#### The task:
Your task is to write out the lines from the line containing "wrist: (821, 1023)" through the last line of the material, exactly.
========
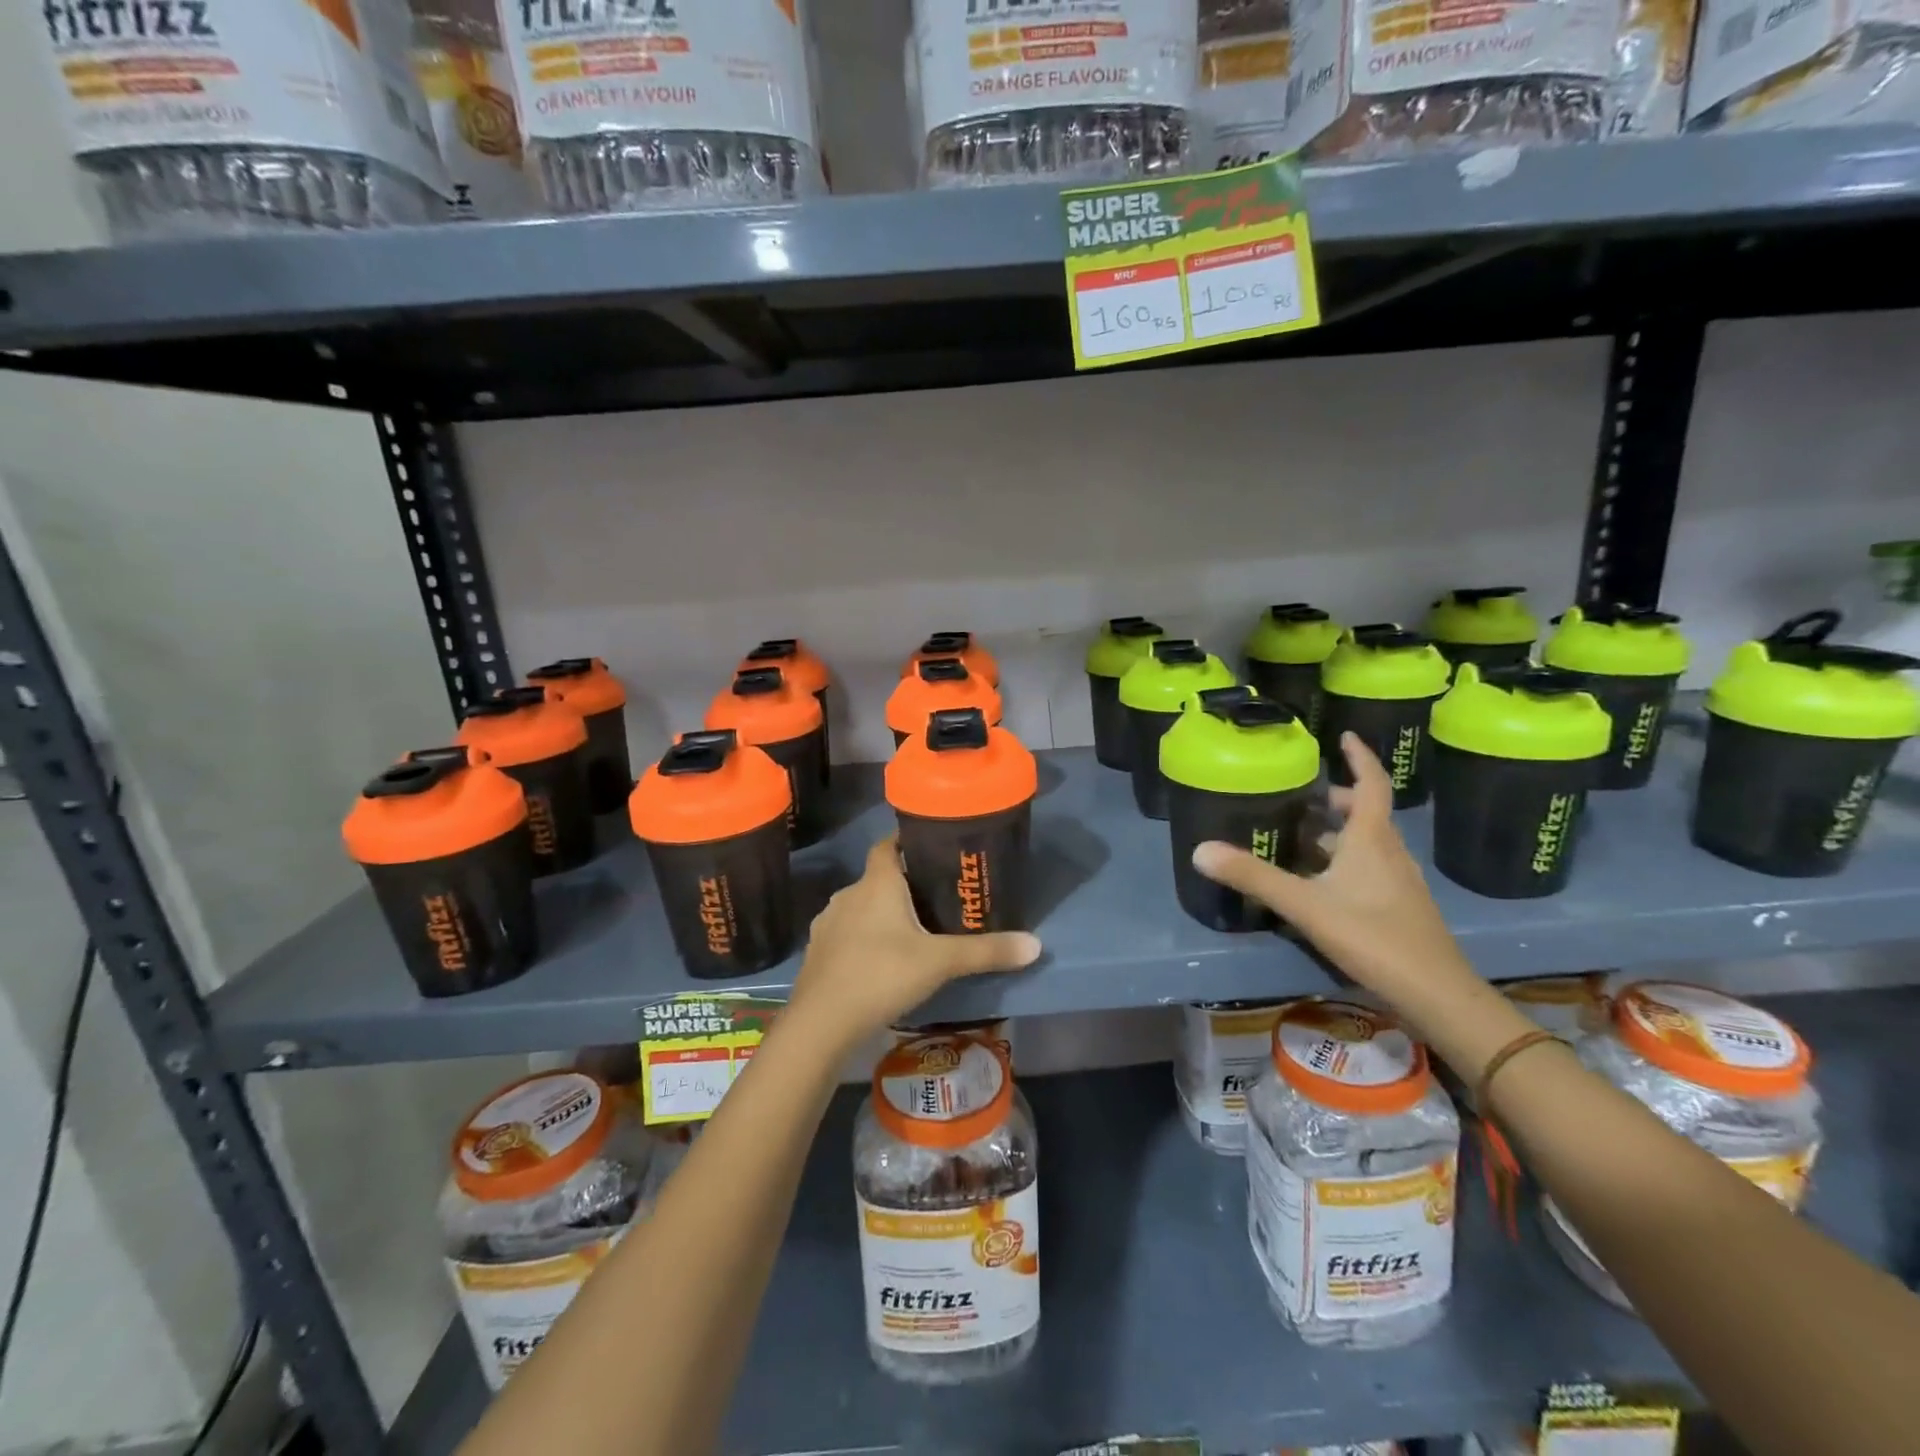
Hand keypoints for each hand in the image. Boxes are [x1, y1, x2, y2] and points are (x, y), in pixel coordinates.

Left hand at [786, 836, 1041, 1051]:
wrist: (821, 1023)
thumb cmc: (882, 975)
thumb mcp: (941, 962)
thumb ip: (986, 952)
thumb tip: (1035, 944)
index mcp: (877, 884)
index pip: (888, 845)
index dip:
========
#### Answer area:
wrist: (821, 1023)
thumb cmc: (882, 975)
thumb mcp: (941, 962)
thumb ip: (986, 952)
thumb tip: (1035, 944)
index mcp: (877, 884)
index pip: (888, 845)
index dip:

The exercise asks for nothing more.